Exercise requirements — Which lines in the records below contain the word "execute"? Copy each one out.

(Stored data entries)
Start of Block

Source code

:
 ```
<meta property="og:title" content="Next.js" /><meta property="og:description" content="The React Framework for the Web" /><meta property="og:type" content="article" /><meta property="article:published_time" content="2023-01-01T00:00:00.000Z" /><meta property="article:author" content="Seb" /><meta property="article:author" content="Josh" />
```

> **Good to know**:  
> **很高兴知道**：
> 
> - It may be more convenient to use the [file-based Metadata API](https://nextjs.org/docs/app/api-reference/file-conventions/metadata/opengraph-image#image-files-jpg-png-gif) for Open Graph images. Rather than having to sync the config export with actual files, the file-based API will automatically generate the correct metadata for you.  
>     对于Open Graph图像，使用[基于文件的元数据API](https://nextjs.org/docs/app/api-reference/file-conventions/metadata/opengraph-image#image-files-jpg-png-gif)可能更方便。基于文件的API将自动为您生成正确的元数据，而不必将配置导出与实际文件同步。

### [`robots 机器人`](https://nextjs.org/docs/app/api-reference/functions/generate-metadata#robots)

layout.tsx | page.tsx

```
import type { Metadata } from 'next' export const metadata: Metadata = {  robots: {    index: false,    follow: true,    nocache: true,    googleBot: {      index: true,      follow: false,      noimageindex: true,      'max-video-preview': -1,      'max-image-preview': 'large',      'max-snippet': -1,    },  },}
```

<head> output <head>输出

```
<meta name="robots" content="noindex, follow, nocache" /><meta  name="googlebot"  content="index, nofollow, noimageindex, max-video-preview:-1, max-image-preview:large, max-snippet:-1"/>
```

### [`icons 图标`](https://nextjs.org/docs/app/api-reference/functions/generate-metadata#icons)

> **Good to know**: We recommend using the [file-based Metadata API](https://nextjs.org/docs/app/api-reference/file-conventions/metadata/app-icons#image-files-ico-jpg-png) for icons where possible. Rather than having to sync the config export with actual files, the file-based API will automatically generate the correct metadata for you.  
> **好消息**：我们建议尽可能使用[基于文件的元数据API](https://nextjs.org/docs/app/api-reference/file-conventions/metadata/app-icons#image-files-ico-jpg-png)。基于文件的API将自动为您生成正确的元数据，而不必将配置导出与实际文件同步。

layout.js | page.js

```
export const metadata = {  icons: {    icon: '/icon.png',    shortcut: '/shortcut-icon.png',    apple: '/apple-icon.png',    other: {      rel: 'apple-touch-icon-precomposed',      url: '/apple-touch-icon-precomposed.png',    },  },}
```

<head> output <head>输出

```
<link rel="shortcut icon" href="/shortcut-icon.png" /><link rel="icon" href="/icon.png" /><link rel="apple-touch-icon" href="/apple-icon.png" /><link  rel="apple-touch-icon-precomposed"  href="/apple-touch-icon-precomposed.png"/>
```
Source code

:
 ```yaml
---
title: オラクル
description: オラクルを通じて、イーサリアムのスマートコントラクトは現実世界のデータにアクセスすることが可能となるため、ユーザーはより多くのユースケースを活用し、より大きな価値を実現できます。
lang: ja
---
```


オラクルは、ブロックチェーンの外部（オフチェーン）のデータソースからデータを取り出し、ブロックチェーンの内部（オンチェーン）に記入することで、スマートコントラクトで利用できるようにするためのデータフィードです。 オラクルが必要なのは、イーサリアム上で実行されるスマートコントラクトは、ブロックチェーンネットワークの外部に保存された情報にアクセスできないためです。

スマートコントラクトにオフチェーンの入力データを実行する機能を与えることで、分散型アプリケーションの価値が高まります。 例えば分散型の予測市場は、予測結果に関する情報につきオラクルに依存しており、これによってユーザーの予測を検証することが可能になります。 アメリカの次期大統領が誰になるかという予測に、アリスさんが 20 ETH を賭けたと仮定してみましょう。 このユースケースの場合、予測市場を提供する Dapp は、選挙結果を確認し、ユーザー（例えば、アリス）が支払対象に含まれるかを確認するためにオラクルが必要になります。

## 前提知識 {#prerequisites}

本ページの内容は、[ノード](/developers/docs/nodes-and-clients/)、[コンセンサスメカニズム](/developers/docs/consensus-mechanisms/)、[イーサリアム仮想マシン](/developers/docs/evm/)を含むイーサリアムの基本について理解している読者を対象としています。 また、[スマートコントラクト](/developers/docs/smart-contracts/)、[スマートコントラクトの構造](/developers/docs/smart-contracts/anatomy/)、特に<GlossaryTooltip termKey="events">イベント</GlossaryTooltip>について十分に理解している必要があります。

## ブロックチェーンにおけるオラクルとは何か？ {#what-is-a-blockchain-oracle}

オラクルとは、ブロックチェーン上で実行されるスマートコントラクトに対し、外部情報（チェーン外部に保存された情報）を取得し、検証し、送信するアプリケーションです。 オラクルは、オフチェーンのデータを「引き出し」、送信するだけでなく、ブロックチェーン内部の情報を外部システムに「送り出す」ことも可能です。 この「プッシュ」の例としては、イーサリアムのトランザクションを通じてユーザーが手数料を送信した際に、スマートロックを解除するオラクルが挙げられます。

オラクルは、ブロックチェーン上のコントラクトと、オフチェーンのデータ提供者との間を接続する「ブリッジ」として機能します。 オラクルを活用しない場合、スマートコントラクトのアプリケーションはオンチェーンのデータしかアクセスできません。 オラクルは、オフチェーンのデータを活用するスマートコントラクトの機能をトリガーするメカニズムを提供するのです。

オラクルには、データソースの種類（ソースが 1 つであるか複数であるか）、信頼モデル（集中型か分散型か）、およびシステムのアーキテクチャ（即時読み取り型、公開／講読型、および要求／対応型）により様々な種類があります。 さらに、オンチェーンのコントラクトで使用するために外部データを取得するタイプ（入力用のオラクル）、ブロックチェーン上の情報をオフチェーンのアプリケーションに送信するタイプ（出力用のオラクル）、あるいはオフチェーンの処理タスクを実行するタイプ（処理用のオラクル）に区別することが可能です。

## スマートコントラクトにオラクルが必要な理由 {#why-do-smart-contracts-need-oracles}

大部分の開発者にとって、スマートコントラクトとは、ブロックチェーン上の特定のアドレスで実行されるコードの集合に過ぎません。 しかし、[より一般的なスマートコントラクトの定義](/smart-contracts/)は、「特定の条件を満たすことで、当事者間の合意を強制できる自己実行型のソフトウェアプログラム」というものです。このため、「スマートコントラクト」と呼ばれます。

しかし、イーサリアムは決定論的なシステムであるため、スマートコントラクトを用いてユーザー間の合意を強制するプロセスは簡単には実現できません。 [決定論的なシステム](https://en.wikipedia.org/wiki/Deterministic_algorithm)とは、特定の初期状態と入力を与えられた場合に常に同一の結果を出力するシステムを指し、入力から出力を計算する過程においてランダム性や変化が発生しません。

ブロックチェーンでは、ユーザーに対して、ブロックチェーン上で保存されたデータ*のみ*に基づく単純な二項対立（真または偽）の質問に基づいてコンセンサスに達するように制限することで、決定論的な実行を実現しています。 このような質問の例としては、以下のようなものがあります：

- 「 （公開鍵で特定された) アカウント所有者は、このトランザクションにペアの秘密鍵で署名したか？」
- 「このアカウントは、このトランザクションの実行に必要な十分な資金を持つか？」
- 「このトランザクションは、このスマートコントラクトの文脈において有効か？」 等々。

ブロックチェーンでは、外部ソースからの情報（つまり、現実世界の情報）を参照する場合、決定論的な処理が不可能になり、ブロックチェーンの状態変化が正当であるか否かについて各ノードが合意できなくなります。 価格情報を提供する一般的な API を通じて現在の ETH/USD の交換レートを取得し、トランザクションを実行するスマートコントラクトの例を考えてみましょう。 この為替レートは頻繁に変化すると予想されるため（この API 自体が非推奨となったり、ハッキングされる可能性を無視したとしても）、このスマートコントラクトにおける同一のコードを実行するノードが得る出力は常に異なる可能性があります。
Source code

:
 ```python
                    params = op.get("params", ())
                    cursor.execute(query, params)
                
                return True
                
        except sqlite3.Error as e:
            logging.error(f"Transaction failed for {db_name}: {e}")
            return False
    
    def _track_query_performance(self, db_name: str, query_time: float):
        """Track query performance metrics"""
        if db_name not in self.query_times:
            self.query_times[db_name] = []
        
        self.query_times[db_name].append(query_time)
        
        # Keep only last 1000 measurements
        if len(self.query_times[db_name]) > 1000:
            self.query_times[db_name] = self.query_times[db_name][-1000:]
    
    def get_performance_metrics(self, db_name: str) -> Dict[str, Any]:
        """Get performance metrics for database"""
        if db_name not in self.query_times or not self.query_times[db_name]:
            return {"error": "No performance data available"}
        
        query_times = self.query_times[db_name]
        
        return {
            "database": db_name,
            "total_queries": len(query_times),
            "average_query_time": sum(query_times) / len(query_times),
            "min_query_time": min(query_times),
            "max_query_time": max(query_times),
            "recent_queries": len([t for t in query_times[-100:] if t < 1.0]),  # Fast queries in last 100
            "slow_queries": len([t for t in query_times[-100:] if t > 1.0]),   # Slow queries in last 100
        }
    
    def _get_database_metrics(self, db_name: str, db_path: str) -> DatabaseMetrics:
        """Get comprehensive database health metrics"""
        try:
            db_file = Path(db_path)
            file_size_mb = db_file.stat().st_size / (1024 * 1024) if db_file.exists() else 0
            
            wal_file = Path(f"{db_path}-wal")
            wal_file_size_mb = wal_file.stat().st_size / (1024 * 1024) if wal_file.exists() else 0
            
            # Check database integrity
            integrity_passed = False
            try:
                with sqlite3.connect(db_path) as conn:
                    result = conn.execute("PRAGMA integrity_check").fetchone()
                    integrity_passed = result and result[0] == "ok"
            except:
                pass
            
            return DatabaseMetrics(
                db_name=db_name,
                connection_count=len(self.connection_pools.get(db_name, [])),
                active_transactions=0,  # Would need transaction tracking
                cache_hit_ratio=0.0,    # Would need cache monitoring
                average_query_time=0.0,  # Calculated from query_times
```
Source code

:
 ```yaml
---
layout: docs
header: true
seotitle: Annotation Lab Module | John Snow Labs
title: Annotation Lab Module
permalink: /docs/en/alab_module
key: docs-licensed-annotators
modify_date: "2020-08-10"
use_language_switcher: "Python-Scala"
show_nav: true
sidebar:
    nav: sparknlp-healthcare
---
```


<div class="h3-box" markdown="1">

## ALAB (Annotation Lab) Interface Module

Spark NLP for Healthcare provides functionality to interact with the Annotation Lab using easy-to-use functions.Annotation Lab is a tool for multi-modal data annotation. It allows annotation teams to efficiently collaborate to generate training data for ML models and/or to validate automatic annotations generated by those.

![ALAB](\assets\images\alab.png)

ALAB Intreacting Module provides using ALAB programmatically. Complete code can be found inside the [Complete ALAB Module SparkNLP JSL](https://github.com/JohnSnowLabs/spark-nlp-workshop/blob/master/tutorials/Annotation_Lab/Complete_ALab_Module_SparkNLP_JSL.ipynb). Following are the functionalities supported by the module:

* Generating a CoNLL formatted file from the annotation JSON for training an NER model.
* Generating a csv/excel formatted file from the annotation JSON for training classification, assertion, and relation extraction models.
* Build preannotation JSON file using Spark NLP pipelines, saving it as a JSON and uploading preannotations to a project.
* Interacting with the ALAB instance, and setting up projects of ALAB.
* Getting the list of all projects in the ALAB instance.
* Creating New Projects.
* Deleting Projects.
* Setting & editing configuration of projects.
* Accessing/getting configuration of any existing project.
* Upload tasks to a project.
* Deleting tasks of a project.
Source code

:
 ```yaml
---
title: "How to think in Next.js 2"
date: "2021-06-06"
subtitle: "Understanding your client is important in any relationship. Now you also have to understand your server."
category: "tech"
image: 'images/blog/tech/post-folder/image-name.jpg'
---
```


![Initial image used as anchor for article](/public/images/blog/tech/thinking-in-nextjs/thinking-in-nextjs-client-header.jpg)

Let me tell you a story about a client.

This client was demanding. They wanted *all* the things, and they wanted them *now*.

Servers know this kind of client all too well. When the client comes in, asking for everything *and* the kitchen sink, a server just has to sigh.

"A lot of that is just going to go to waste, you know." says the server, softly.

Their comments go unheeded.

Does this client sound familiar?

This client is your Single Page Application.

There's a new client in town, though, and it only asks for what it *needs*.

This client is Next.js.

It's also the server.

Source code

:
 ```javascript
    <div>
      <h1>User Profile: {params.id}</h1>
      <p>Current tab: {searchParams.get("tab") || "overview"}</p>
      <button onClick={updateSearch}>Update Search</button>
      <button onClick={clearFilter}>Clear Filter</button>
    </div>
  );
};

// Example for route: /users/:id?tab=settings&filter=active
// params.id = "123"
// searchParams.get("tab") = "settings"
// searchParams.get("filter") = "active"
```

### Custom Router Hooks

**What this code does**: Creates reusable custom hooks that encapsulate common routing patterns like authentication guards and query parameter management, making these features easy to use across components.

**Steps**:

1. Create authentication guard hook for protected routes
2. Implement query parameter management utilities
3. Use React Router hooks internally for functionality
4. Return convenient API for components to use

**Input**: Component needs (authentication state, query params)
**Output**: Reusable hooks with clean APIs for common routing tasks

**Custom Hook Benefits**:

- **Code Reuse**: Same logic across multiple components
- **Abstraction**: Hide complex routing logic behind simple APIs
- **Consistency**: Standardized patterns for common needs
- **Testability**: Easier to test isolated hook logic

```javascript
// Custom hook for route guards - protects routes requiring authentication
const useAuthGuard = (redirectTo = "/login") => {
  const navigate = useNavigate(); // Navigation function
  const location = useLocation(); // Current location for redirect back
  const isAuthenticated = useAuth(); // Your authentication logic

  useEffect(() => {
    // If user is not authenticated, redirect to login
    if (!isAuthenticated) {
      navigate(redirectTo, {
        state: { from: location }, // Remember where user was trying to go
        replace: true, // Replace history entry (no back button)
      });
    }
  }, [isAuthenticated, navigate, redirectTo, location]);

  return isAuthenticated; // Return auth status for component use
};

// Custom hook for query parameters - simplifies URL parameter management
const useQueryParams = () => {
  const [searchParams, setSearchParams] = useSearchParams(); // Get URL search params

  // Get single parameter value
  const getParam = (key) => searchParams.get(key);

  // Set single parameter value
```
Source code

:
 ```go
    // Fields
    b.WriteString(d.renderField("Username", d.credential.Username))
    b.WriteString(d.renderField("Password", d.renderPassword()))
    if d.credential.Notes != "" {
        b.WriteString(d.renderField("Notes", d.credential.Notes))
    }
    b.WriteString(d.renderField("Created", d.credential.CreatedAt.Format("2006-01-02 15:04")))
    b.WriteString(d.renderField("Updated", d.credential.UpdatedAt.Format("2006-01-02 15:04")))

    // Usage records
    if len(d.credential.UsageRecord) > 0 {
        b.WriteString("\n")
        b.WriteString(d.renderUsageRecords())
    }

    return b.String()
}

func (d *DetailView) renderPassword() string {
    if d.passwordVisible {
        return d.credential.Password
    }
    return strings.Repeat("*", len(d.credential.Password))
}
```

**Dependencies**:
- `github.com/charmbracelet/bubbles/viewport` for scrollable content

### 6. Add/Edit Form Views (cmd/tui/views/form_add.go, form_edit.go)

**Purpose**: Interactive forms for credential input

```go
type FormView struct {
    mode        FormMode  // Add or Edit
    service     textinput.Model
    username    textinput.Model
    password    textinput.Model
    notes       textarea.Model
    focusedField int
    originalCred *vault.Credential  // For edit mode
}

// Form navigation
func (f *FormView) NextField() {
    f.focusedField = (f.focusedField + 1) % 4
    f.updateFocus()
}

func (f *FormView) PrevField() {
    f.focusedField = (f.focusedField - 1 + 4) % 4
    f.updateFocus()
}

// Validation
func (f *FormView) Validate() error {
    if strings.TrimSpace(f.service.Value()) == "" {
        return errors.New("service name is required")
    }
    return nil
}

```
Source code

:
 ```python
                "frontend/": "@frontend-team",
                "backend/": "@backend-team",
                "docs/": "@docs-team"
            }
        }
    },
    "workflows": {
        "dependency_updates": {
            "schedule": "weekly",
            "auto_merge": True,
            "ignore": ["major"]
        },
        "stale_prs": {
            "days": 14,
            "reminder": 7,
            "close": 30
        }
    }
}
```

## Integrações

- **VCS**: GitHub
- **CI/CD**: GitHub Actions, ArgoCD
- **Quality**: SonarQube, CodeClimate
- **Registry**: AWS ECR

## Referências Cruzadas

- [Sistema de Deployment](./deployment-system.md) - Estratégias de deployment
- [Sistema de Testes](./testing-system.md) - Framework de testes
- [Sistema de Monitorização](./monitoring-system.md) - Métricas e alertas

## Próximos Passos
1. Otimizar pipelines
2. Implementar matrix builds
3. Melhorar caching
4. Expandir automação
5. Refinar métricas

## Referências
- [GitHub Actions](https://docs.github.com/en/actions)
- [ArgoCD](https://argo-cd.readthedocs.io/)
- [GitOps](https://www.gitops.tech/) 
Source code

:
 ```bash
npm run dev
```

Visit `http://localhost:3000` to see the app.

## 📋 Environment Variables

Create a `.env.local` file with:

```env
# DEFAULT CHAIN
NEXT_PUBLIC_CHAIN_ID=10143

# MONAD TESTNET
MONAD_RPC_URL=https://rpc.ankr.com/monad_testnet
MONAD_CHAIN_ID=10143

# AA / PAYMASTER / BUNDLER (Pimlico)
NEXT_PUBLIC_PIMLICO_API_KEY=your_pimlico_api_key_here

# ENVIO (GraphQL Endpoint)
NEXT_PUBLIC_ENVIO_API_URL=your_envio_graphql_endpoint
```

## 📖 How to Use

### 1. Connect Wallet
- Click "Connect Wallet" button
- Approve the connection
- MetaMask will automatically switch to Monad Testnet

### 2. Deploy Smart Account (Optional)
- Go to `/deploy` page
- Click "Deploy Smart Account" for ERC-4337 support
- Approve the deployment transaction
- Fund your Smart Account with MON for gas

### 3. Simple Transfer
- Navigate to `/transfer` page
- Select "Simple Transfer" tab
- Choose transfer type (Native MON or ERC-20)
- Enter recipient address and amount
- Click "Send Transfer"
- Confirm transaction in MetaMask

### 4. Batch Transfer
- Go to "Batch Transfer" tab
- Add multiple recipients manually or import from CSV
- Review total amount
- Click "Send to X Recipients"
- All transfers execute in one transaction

End of Block

Output of the exercise —
                    cursor.execute(query, params)
                    result = conn.execute("PRAGMA integrity_check").fetchone()
- All transfers execute in one transaction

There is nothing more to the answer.